> **Extracted information**
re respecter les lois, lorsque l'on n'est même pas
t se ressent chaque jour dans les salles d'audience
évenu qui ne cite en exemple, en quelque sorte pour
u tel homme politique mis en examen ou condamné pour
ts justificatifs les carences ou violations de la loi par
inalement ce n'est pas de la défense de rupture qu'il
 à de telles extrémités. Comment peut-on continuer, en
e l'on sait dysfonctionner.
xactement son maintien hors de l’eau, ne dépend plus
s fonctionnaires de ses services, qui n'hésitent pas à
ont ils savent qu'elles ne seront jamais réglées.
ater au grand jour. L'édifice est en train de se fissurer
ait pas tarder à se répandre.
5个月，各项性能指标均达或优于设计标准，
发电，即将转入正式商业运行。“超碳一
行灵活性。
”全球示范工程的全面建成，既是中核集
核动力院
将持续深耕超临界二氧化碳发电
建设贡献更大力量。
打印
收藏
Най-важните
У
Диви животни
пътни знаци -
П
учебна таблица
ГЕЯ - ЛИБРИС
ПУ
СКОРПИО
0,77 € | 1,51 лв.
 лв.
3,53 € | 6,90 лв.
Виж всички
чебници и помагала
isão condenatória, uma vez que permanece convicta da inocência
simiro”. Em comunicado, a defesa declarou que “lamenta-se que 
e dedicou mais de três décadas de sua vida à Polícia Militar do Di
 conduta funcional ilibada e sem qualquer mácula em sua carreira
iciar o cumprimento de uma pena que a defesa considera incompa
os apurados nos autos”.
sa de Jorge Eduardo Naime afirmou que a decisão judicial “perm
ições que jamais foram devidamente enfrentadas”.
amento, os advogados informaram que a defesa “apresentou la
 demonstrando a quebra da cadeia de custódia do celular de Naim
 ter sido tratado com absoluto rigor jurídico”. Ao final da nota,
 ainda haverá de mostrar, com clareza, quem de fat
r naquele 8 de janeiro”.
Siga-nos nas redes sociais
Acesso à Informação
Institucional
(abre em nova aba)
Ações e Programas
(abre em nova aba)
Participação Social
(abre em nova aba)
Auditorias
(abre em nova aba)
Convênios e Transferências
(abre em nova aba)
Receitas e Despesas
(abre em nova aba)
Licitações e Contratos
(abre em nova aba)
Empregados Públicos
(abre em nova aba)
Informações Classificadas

> **What you will do**
Set down the entries again exactly as they are.

> **Answer box**
re respecter les lois, lorsque l'on n'est même pas
t se ressent chaque jour dans les salles d'audience
évenu qui ne cite en exemple, en quelque sorte pour
u tel homme politique mis en examen ou condamné pour
ts justificatifs les carences ou violations de la loi par
inalement ce n'est pas de la défense de rupture qu'il
 à de telles extrémités. Comment peut-on continuer, en
e l'on sait dysfonctionner.
xactement son maintien hors de l’eau, ne dépend plus
s fonctionnaires de ses services, qui n'hésitent pas à
ont ils savent qu'elles ne seront jamais réglées.
ater au grand jour. L'édifice est en train de se fissurer
ait pas tarder à se répandre.
5个月，各项性能指标均达或优于设计标准，
发电，即将转入正式商业运行。“超碳一
行灵活性。
”全球示范工程的全面建成，既是中核集
核动力院
将持续深耕超临界二氧化碳发电
建设贡献更大力量。
打印
收藏
Най-важните
У
Диви животни
пътни знаци -
П
учебна таблица
ГЕЯ - ЛИБРИС
ПУ
СКОРПИО
0,77 € | 1,51 лв.
 лв.
3,53 € | 6,90 лв.
Виж всички
чебници и помагала
isão condenatória, uma vez que permanece convicta da inocência
simiro”. Em comunicado, a defesa declarou que “lamenta-se que 
e dedicou mais de três décadas de sua vida à Polícia Militar do Di
 conduta funcional ilibada e sem qualquer mácula em sua carreira
iciar o cumprimento de uma pena que a defesa considera incompa
os apurados nos autos”.
sa de Jorge Eduardo Naime afirmou que a decisão judicial “perm
ições que jamais foram devidamente enfrentadas”.
amento, os advogados informaram que a defesa “apresentou la
 demonstrando a quebra da cadeia de custódia do celular de Naim
 ter sido tratado com absoluto rigor jurídico”. Ao final da nota,
 ainda haverá de mostrar, com clareza, quem de fat
r naquele 8 de janeiro”.
Siga-nos nas redes sociais
Acesso à Informação
Institucional
(abre em nova aba)
Ações e Programas
(abre em nova aba)
Participação Social
(abre em nova aba)
Auditorias
(abre em nova aba)
Convênios e Transferências
(abre em nova aba)
Receitas e Despesas
(abre em nova aba)
Licitações e Contratos
(abre em nova aba)
Empregados Públicos
(abre em nova aba)
Informações Classificadas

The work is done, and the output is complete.